O, Mute savaşında Allah yolunda iki ellerini kaybetmiş ve Allah Tealâ onun yerine ona cennette iki kanat vermiştir; işte bu nedenle "Cafer-i Tayyar" diye meşhur olmuştur.
Cafer, Habeşistan'dan dönünce Resulullah (s.a.a) ona, "Sana değerli bir hediye vermemi ister misin?" diye sorduğunda, insanlar Peygamber efendimizin altın veya gümüş vereceğini sanarak vereceği hediyeyi görme merakıyla toplandılar. Fakat Resulullah (s.a.a) şöyle buyurdu:
"Sana öyle bir namaz hediye ediyorum ki, bu namazı her gün kılacak olursan senin için dünya ve dünyada bulunan tüm şeylerden daha hayırlıdır. Eğer her gün veya her cuma günü veya her ay ya da her yıl kılacak olursan, Allah Tealâ iki namazının arasındaki günahlarını (arası bir yıl olsa bile) affeder."[85]
İmam Cafer Sadık (a.s) buyuruyor ki:
"Bir sıkıntı veya sorununuz olduğu zaman Cafer-i Tayyar namazını kıldıktan sonra dua edin; böyle yaparsanız inşallah duanız kabul olur."
Bu namaz muteber senetlerle Şia ve Ehlisünnet kaynaklarında nakledilmiş ve "büyük iksir" veya "simya" ismini almıştır.[86]
Bu namazın kılmış tarzı Mefatih'ul-Cinan kitabının baş tarafında, cuma gününün amelleri bölümünde, Ehlibeyt İmamlarının namazlarından sonra açıklanmıştır.
Elbette bu namaz, sıkıntıların giderilmesi için kılınması tavsiye edilen onlarca namazdan birisidir. Son zamanlarda, yaklaşık üç yüz elli namazı isim ve kılmış şekilleriyle içeren "Müstehap Namazlar" adında bir kitap yazılmıştır; bu kadar çeşitli namazın varlığı ve her münasebetle bir namazın rivayet edilmiş olması da namazın önemini göstermektedir.
Namaz o kadar kutsaldır ki yemin etmek ve tanıklıkta bulunmak gibi bazı törenlerin uygulaması namazdan sonra yapılır.
Kur'ân-ı Kerim'de, Mâide Suresi'nin 106. ayetinde şöyle geçiyor: Kim yolculukta hastalanır ve ölümün eşiğinde bulunursa Müslümanlardan veya gayrimüslimlerden iki kişiyi vasiyetine tanık tutsun; yalnız tanıklık namazdan sonra yapılmalıdır; yani bu iki kişi namazdan sonra gelerek yemin edip söz konusu şahsın yolculukta vasiyet ettiği şeye tanıklık etmeleri gerekmektedir.

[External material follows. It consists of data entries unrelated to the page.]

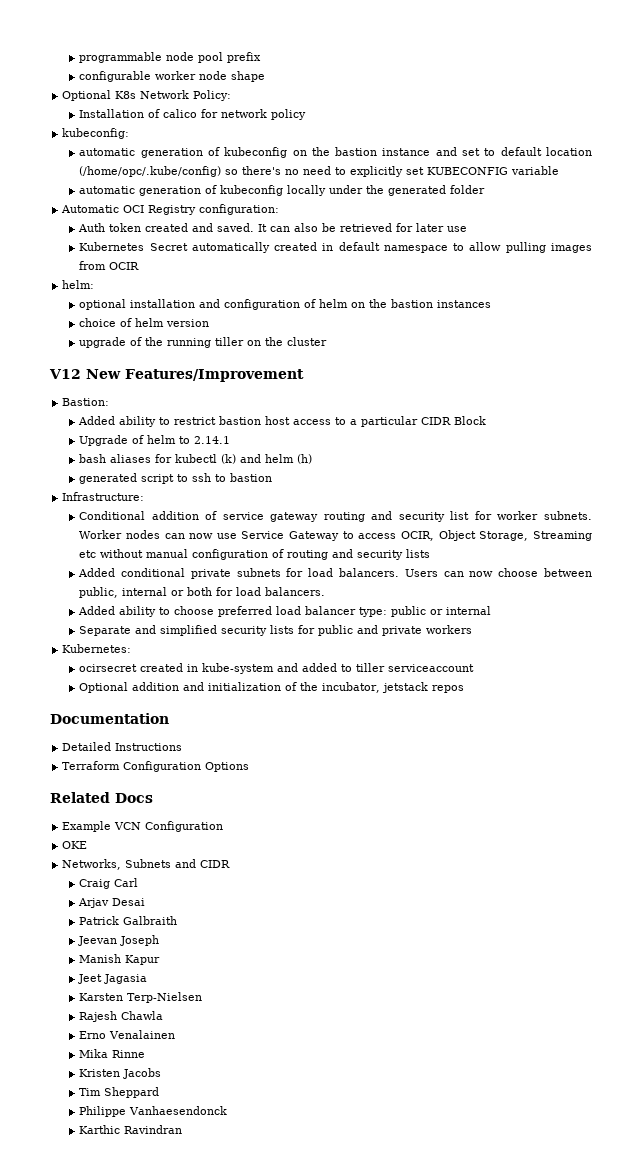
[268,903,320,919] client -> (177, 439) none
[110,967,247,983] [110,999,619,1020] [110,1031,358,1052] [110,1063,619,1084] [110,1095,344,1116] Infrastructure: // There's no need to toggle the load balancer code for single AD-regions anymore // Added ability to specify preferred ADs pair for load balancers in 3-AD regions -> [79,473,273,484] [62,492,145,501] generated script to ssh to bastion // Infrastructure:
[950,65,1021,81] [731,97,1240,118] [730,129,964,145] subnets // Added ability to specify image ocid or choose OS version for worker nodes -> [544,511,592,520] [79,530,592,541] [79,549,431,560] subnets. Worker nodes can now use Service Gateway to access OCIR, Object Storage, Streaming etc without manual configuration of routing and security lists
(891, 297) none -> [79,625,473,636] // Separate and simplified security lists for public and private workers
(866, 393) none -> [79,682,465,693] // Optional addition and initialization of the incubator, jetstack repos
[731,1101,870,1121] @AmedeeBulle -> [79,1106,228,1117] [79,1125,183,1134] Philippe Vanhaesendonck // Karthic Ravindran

Günümüzde yemin töreni Kur'ân'ın karşısında ve Kur'ân'a el basılarak yapılmaktadır; fakat Kur'ân-ı Kerim bu hususta, yemin töreninin namazdan sonra yapılması gerektiğini vurguluyor!
Allah Tealâ hem yaratıkları yaratırken, hem de emir verirken, en mükemmeli yaratmış ve en yüce emirleri vermiştir. Örneğin anne sütünde, bebeğin ihtiyaç duyduğu tüm vitaminleri bırakmıştır.
İnsanın yaratılışına bakacak olursak, tabiatta olan tüm şeylerin insanın varlığına da yerleştirildiğini görürüz.
Tabiatta yıldırım sesi varsa, buna karşılık insanda da feryat var.
Tabiatta bitki varsa insanda da aynı konumda olan, yeşeren tüyler vardır.
Tabiatta nehirler ve ırmaklar varsa insanda da küçüklü büyüklü damarlar var.
Tabiatta tuzlu ve tatlı sular varsa, insanda da tuzlu gözyaşı ve tatlı ağız suyu var.
Tabiatta çok büyük madenler varsa, insanda da birçok istidat ve yetenekler var.
Hz. Ali'ye (a. s) ait olduğu söylenen bir şiirde şöyle geçer:
"Sen kendini küçük bir varlık mı sanırsın? Oysa sende büyük bir âlem gizlidir."
Namaz da, Allah'ın, bütün değerleri yerleştirdiği ilâhî bir sanat gösterisidir. İnsan için bir değer sayılıp da namazda olmayan hiçbir kemal yoktur.
Allah'ı anmak bir değer olup kalplere huzur veren tek vesiledir; bildiğiniz gibi namaz da Allah'ı anmaktır: "Allah-u Ekber."
Kıyameti anmak insanı günah ve fesattan alıkoyan bir değerdir; namaz ise "kıyamet günü"nü hatırlatır.
Peygamberlerin, şehitlerin ve Salihlerin çizgisinde olmak bir değerdir, biz de namazda Allah'tan bizi "kendilerine nimet verdiği kimselerin yoluna" hidayet etmesini dilemekteyiz. "Gazap ettiklerinin ve sapıkların değil" sözüyle de zalimlerden ve sapıklardan nefret ettiğimizi ve onlardan beri olduğumuzu ilân etmekteyiz.
Bütün değerlerin başında gelen adalet, cemaat imamında şart koşulmuştur.
Namazda cemaat imamını izlemek, kendi başına buyruk ve yalnız hareket etmek yerine adil bir rehbere uymayı vurgulayan önemli bir toplumsal değerdir.
Cemaat imamının seçiminde sürekli değerler ölçü alınmaktadır: en adil, en fakih, en fasih...
Kıbleye doğru durmak bir çok değerleri hatırlatmaktadır insana; Mekke, Bilal'in işkence edildiği, İsmail'in kurban götürüldüğü, Ali b. Ebu Talib'in doğum yeri, Hz. Mehdi'nin kıyam merkezi, Hz. İbrahim'in imtihan yeri, bütün peygamberlerin ve velilerin ibadet mekânıdır.
Namazda, her sabah ve akşam, rükûda, secdede ve kıyamda, camiye ve mescide giderken gösterilen bir hareketlilik vardır; o hâlde sessiz, sakin ve inzivaya çekilmiş olmaktan çık, sürekli çaba ve hareket hâlinde ol; elbette ilâhî yönde ve Allah'a doğru.
Namazda insanın ruh ve canının tozu alınır. Namaz gurur ve kibir tozlarını döker; çünkü insan her gün onlarca defa bedeninin en yüce noktasını toprağa sürer. Toprak üzerine secde etmek, taş üzerine secdeden daha iyidir. Çünkü alnın toprağa sürülmesi âlemlerin Rabbinin karşısında insanın zilletini daha net bir şekilde gözler önünde sergiler.
Yer ve yerden biten şeylere secde edilir; tabi ki mideyi hatırlatmaması için bunların yenilecek türden olmaması şarttır!